======== Source material

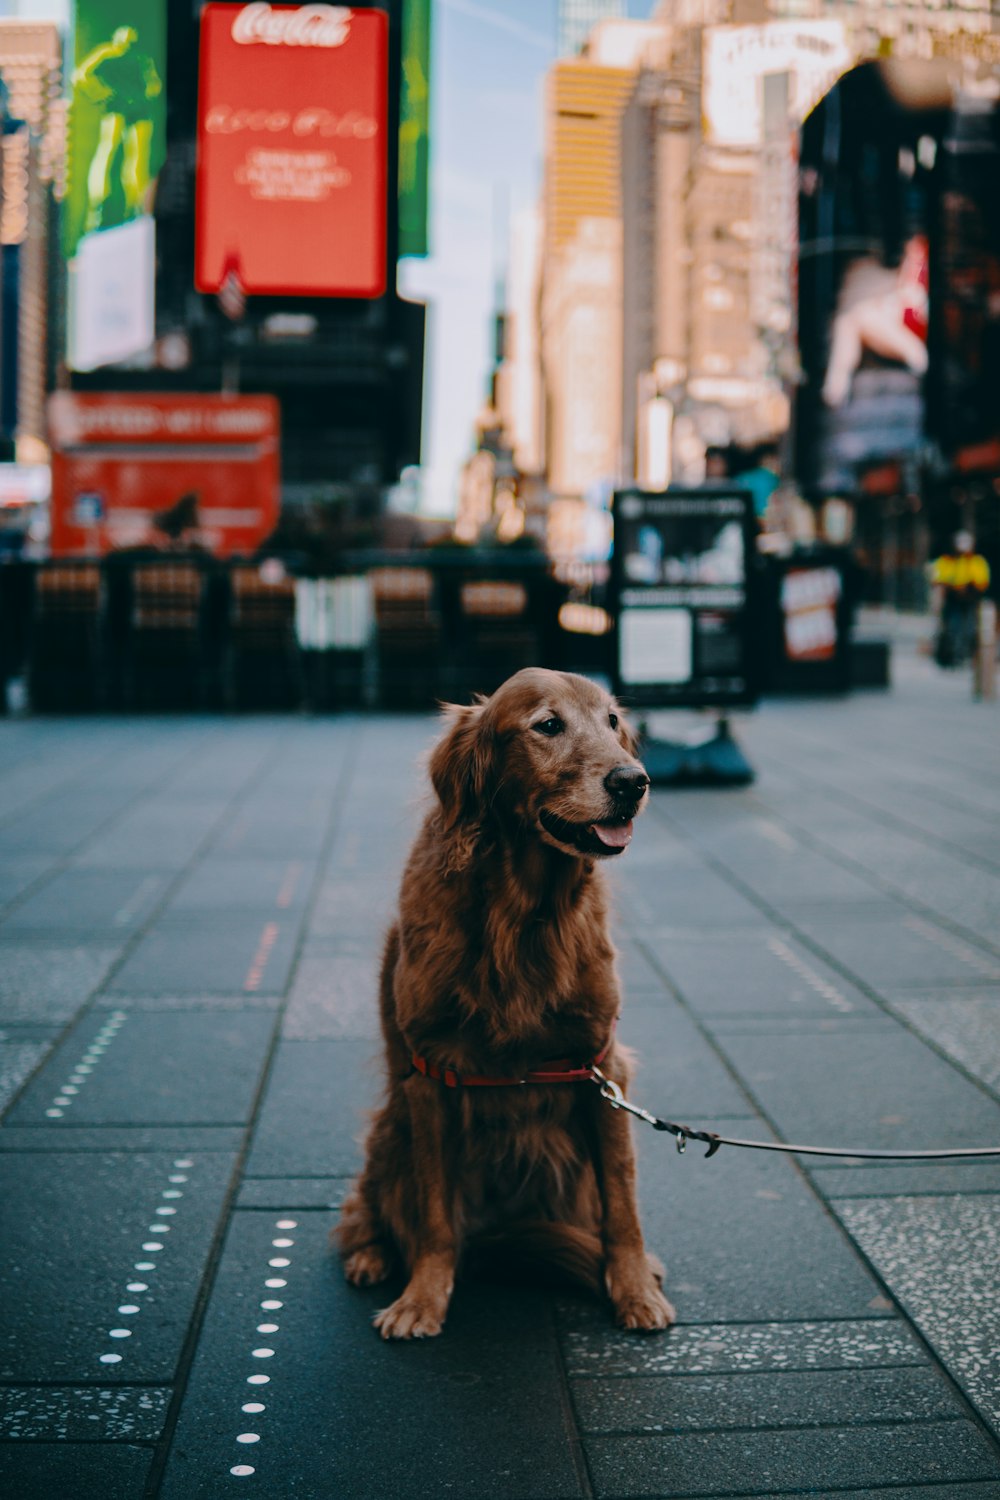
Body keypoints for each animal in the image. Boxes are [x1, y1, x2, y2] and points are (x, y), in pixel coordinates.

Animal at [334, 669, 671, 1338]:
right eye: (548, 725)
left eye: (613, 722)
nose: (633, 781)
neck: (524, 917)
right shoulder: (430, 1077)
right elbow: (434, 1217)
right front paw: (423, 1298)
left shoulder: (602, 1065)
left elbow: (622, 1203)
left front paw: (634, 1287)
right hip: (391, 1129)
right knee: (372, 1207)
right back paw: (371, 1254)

================

Exercise brief:
Some lines in the records may hold "left"; state how many do, and give no more than that number.

Answer below:
4